Limitations & Future Work¶
- Reliance on base model capability: If the base model generates low-information rollouts or has poor reconciliation ability, CaT gains shrink. Essentially, CaT "amplifies base capabilities" and is ineffective for models in domains they haven't mastered at all.
- Saturation after entropy collapse: Once rollouts converge, synthesis loses reconciliation room, hitting a bottleneck. Future work could introduce exploration rewards or diverse sampling strategies.
- Dependence on judge model: Using GPT-4o as \(\pi_J\) poses cost and reproducibility issues for small teams. The effect of replacing it with open-source judges was not systematically studied in the main text (briefly mentioned in Appx 6.3).
- Coarse rubric granularity: Current rubrics are binary yes/no. Future work could introduce partial credit, hierarchical standards, or confidence weighting to increase reward signal resolution.
- Self-verification: Do self-generated rubrics protect the model?: The paper does not systematically discuss "self-collusion" (rubrics biasing toward the anchor's own biased patterns), which is a potential reward hacking path worth investigating.
Related Work & Insights¶
- vs TTRL / Absolute Zero: They also perform reference-free RL but use majority vote/self-play only in verifiable domains; CaT goes beyond rollout support via synthesis and incorporates the non-verifiable domain via rubrics.
- vs Rubrics as Rewards (RaR, Gunjal et al. 2026): RaR also uses rubrics, but they are constructed from human references; CaT makes rubrics self-generated, removing the human dependency.
- vs Test-time scaling (majority vote, best-of-N): That path incurs "\(G\) times compute at every deployment"; CaT amortizes that compute once during training, returning to \(1\times\) at deployment.
- vs LLM-as-judge (Zheng et al. 2023): 1–10 scoring is coarse and style-biased; CaT uses binary rubrics + auditable criteria for noise and bias reduction.
- vs Constitutional AI / Self-Instruct: Those methods target specific capabilities (harmlessness, instruction-following); CaT provides a more general, domain-agnostic reference-free RL framework.
Rating¶
- Novelty: ⭐⭐⭐⭐⭐ Connecting "compute as supervision + self-generated rubrics" into a plug-and-play unified pipeline is a key step for reference-free RL in non-verifiable domains.
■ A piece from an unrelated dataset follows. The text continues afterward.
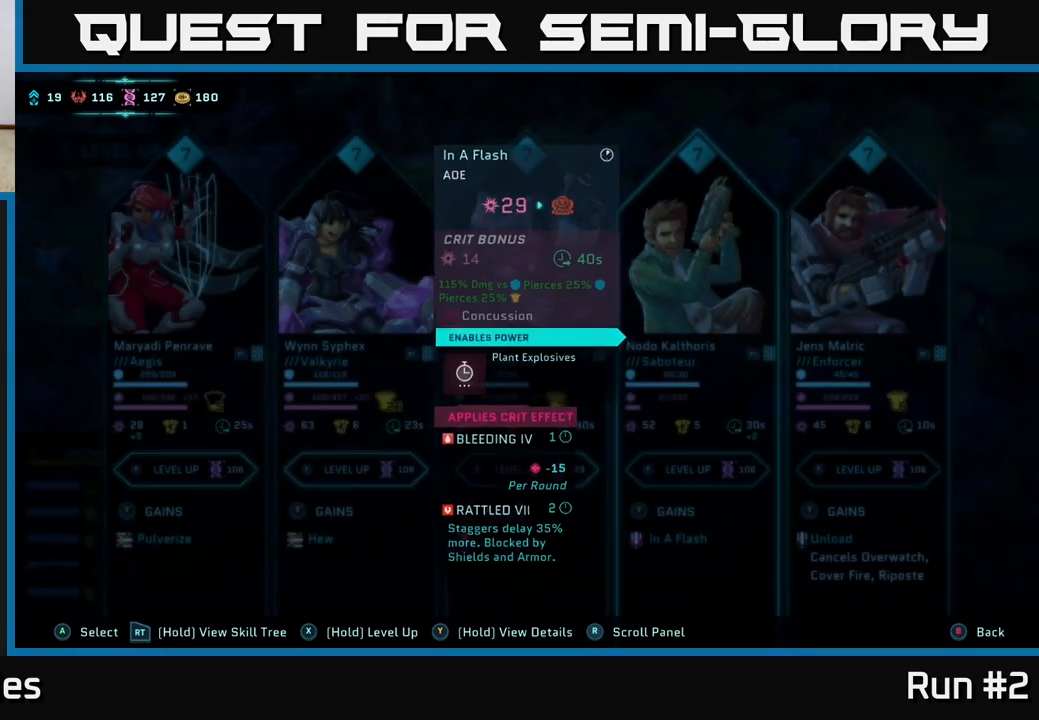
{"buttons": ["DPAD_RIGHT"], "left_stick": "center", "right_stick": "center", "events": [[467, "DPAD_RIGHT", "down"]]}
- Experimental Thoroughness: ⭐⭐⭐⭐ Coverage of three model families + two domains, including comparisons with human expert rubrics and detailed selection baseline ablations; however, non-verifiable verification was limited to 4–8B scales in a single domain (healthcare).
- Writing Quality: ⭐⭐⭐⭐⭐ Clear progression, concise "why it works" intuition sections, and strong alignment between algorithms, charts, and conclusions.
- Value: ⭐⭐⭐⭐⭐ Provides a paradigm that can be immediately embedded into industrial RLHF pipelines (GRPO compatible, no verifier needed, no human labels needed), offering extremely high value for open-domain post-training.